* Your objective
Please repeat exactly, and only, the lines from the one containing "f_number: 7.1" through the end of the records below, with no pictures.

* Data supplied
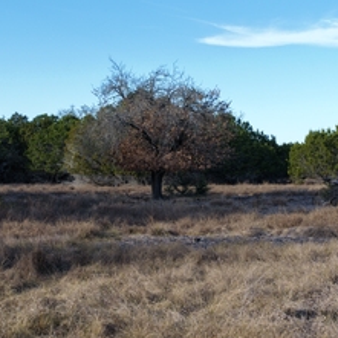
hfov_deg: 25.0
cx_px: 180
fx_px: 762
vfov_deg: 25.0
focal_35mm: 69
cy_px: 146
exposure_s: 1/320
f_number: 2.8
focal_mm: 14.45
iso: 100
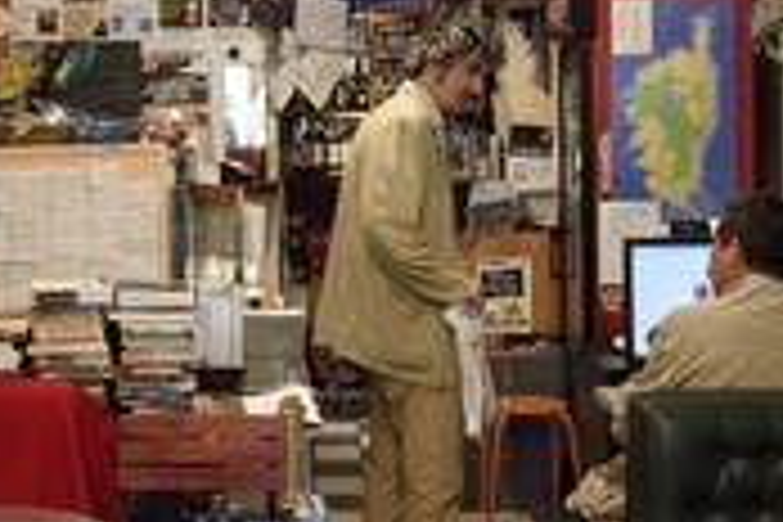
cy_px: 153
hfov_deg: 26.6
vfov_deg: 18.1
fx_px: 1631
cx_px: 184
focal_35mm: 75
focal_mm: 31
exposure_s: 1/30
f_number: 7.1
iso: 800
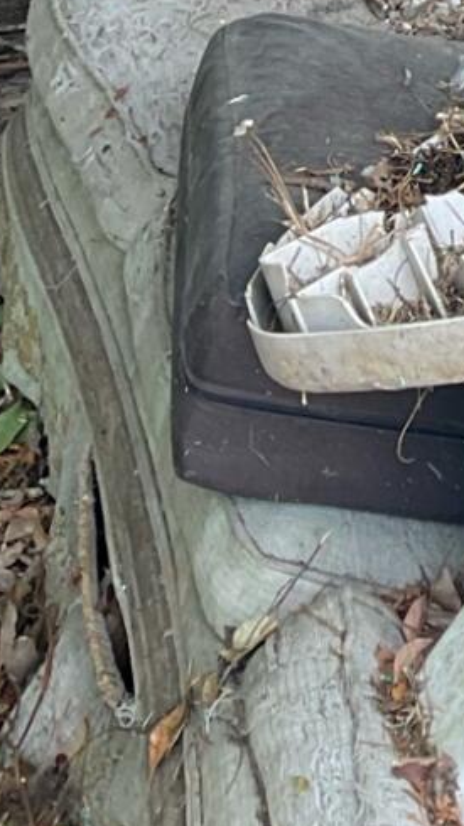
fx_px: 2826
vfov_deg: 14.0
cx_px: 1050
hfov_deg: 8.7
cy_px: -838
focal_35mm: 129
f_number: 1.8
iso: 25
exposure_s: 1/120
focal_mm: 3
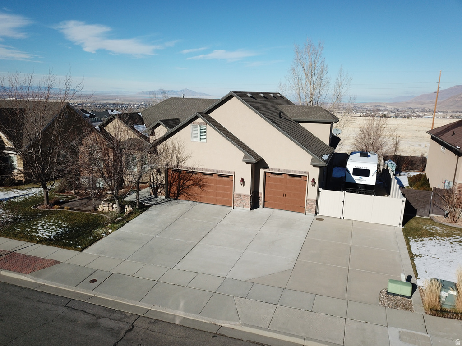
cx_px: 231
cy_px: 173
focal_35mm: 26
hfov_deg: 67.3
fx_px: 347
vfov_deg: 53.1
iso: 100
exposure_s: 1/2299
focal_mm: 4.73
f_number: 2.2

* Output of the task
f_number: 7.1
iso: 800
fx_px: 2826
vfov_deg: 14.0
cx_px: 1050
hfov_deg: 8.7
cy_px: -838
focal_35mm: 129
f_number: 1.8
iso: 25
exposure_s: 1/120
focal_mm: 3
cx_px: 231
cy_px: 173
focal_35mm: 26
hfov_deg: 67.3
fx_px: 347
vfov_deg: 53.1
iso: 100
exposure_s: 1/2299
focal_mm: 4.73
f_number: 2.2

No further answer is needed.